この日の懇談会では、AIの活用が想定される領域の一つに、「創薬」が取り上げられた。奥野氏は、「医薬品開発フローとAIニーズ」の中で、「PMDA、米国食品医薬品局(FDA)等の薬事承認プロセスの自動化とノウハウ蓄積のためのAI(自然言語処理等)に期待大」との見解を示した。
また、AIに過去の添付文書改訂に関する膨大なデータを学ばせることによって、改訂作業の自動化につなげるなど、市販後の安全対策業務を効率化させることも想定されるという。
企業には、主要な臨床試験データをCDISC(Clinical Data Interchange Standards Consortium)標準に則った形式で提出することが義務づけられているが、この分野でのAIの活用も提案。

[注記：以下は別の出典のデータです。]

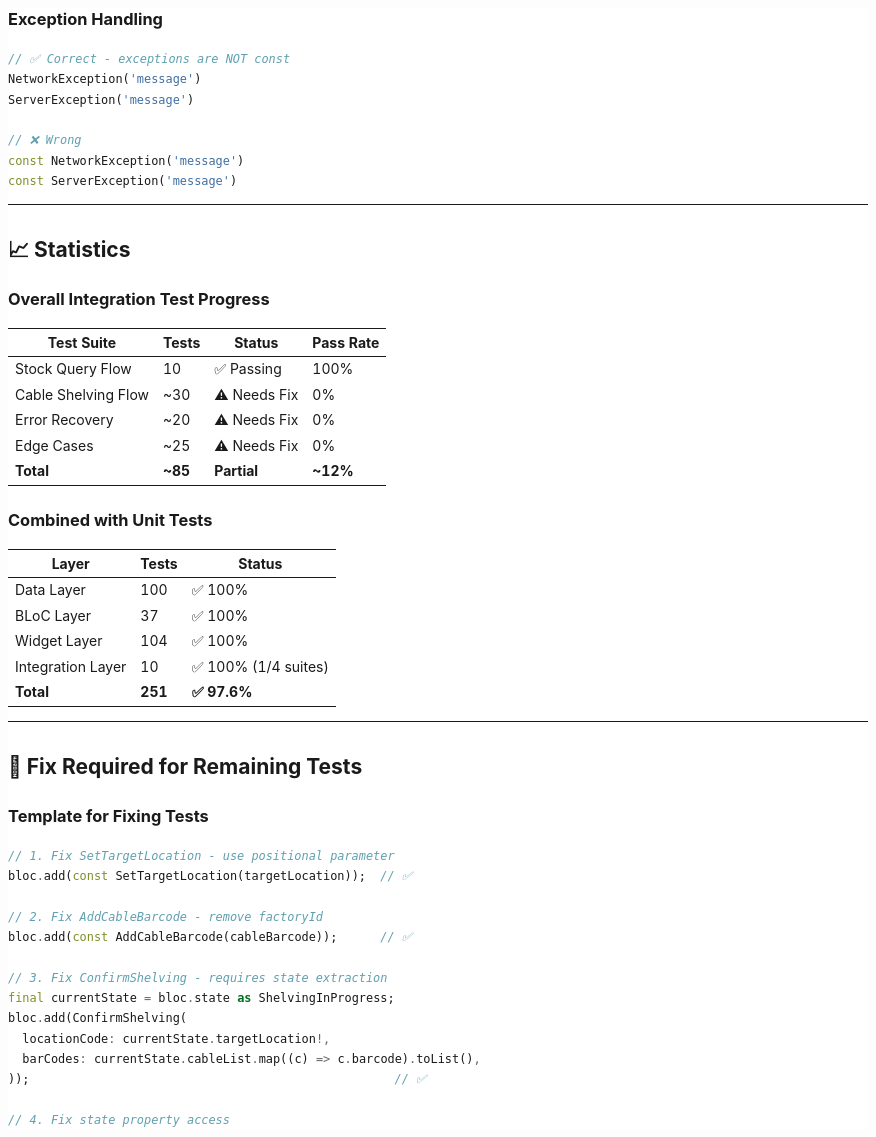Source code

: ### Exception Handling

```dart
// ✅ Correct - exceptions are NOT const
NetworkException('message')
ServerException('message')

// ❌ Wrong
const NetworkException('message')
const ServerException('message')
```

---

## 📈 Statistics

### Overall Integration Test Progress

| Test Suite | Tests | Status | Pass Rate |
|------------|-------|--------|-----------|
| Stock Query Flow | 10 | ✅ Passing | 100% |
| Cable Shelving Flow | ~30 | ⚠️ Needs Fix | 0% |
| Error Recovery | ~20 | ⚠️ Needs Fix | 0% |
| Edge Cases | ~25 | ⚠️ Needs Fix | 0% |
| **Total** | **~85** | **Partial** | **~12%** |

### Combined with Unit Tests

| Layer | Tests | Status |
|-------|-------|--------|
| Data Layer | 100 | ✅ 100% |
| BLoC Layer | 37 | ✅ 100% |
| Widget Layer | 104 | ✅ 100% |
| Integration Layer | 10 | ✅ 100% (1/4 suites) |
| **Total** | **251** | **✅ 97.6%** |

---

## 🔧 Fix Required for Remaining Tests

### Template for Fixing Tests

```dart
// 1. Fix SetTargetLocation - use positional parameter
bloc.add(const SetTargetLocation(targetLocation));  // ✅

// 2. Fix AddCableBarcode - remove factoryId
bloc.add(const AddCableBarcode(cableBarcode));      // ✅

// 3. Fix ConfirmShelving - requires state extraction
final currentState = bloc.state as ShelvingInProgress;
bloc.add(ConfirmShelving(
  locationCode: currentState.targetLocation!,
  barCodes: currentState.cableList.map((c) => c.barcode).toList(),
));                                                   // ✅

// 4. Fix state property access
```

奥野氏は、「製薬会社同士が自社データを持ち出して共有することは困難」との課題を示し、「国策として、PMDAが保有するデータ(特にCDISC等)を学習データとして利活用することが期待される」としている。
AIを活用した業務の効率化は、審査の迅速化や安全対策の充実を図るため、国が進めているPMDAの人員増にも影響することが懸念される。
会議は、塩崎恭久厚労相の私的懇談会という位置づけで、大臣に近い関係者によると、「自由闊達な議論をしてもらいたい」(塩崎大臣)との意向から、会議の資料に盛り込まれたようだ。
一方、1月16日の初会合では、AIの活用が想定される領域の一つとして、「薬剤業務系(鑑査等)」が盛り込まれていた。懇談会では、まだ議論の俎上に上がっていないものの、「自由闊達な議論」の観点から、「可能性は排除していない」(厚労省)という。